FR :
Ce texte se propose de livrer une enquête historique sur les cultures sensorielles dans les missions iroquoises du 17e siècle afin d’évaluer le rôle que la lumière, comme matière et comme symbole, a joué dans la rencontre des mondes iroquois et jésuite. L’analyse respective des relations entre la vue et l’audition dans ces cultures permet de mieux comprendre la promotion des matériaux brillants en contexte missionnaire. Alors que les jésuites opposent le langage aux images, l’audible au visible, les Iroquois posent la vue comme l’équivalent de la voix. Cette équivalence se matérialise par l’utilisation de matériaux brillants comme, par exemple, l’emploi des colliers de coquillage (wampum) dans la transmission de discours importants. La lumière à la surface des choses subsume les différences entre vision et audition. Il se pourrait que cela soit la raison pour laquelle les missionnaires privilégient les scénographies lumineuses dans leur apostolat auprès des Iroquois. En créant des décors composés de luminaires, de wampums ou de textiles, les jésuites tentent de « convertir » les Amérindiens à leur conception d’un au-delà incommensurablement plus lumineux et vivant que des éclats lumineux à la surface des choses. Il reste que, pour les Iroquois, ces reflets intermittents sont précieux pour eux-mêmes : ils vitalisent le tissu social, revigorent les forces, distribuent à l’ensemble de la communauté un bien inestimable.
EN :
This essay offers an historical investigation of the crossing of sensory cultures in the Iroquois missions of the seventeenth century in an attempt to assess the role that light played, as matter and as symbol, in the encounter between the Jesuits and the Iroquois. The analysis of the relations between vision and audition in these two cultures permits us to better understand the popularity of shiny materials in the missionizing context. While the Jesuits opposed word and image, the audible and the visible, the Iroquois saw vision as the equivalent of the voice.
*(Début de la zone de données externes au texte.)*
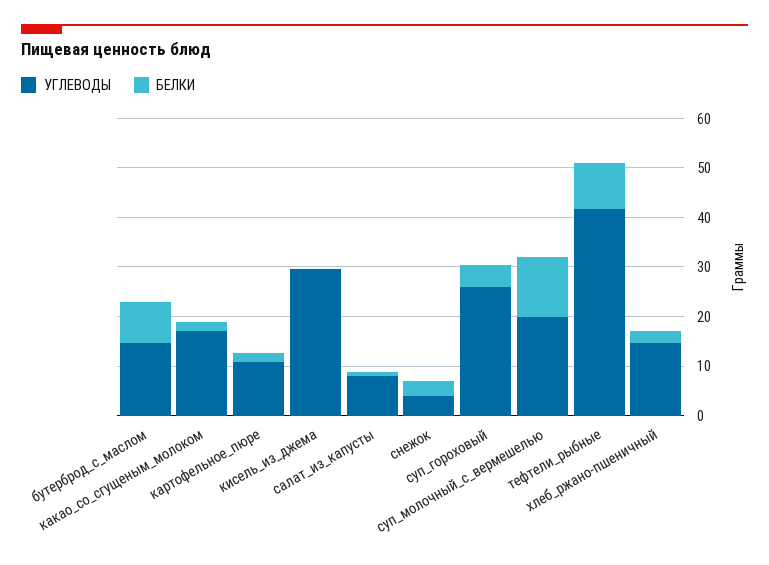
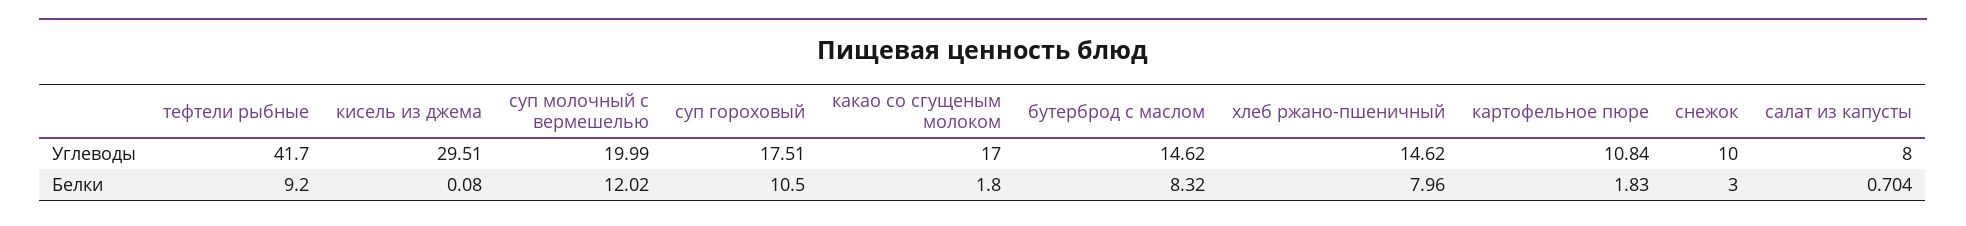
УГЛЕВОДЫ, снежок: 4 -> 10
УГЛЕВОДЫ, суп_гороховый: 26 -> 17.51
БЕЛКИ, суп_гороховый: 4 -> 10.5
БЕЛКИ, хлеб_ржано-пшеничный: 2 -> 7.96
This equivalence was manifest in the use of shiny materials like, for example, shell bands (wampum) in the transmission of important speeches. The play of light on the surface of things subsumed the differences between sight and hearing for the Iroquois. It could be that this was the reason the missionaries privileged luminous décor in their apostolic activities among the Iroquois. Through creating interiors adorned with candles, wampum and textiles, the Jesuits sought to “convert” the Amerindians to their conception of a beyond that was immeasurably more luminous and life-giving than the glints of light off the surface of things. It remains that, for the Iroquois, these intermittent reflections were precious in themselves : such glimmers vitalized the social fabric, replenished forces, and distributed an inestimable bounty to the whole community.
ES :
Este texto trata de dar cuenta de una investigación histórica sobre las culturas sensoriales en las misiones iroquesas del siglo 17e con el fin de evaluar el rol que la luz, en tanto que materia y símbolo, jugó en el encuentro del mundo iroqués y jesuita. El análisis respectivo de las relaciones entre la vista y la audición en dichas culturas permite comprender más cabalmente la promoción de materiales brillantes en contexto misionario. Mientras que los Jesuitas oponen la lengua a las imágenes, lo audible a lo visible, los Iroqueses plantean a la vista como equivalente de la voz. Esta equivalencia se materializa en el uso de materias brillantes como, por ejemplo, el empleo de collares de conchas (wampum) en la trasmisión de discursos importantes. La luz de las conchas subsume las diferencias entre visión y audición. Es posible que esta sea la razón por la cual los misioneros privilegiaron las escenografías luminosas en su apostolado entre los Iroqueses. Al crear decorados compuestos de luminarias, wampums o de textiles, los jesuitas tratan de “convertir” a los Amerindios a su concepción del más allá inconmensurablemente más luminoso y vivo que el brillante esplendor de la superficie de las cosas. Sin embargo, para los Iroqueses, esos reflejos intermitentes son preciosos en sí mismo: revitalizan la trama social, tonifican las fuerzas y distribuyen al conjunto de la comunidad un bien inestimable.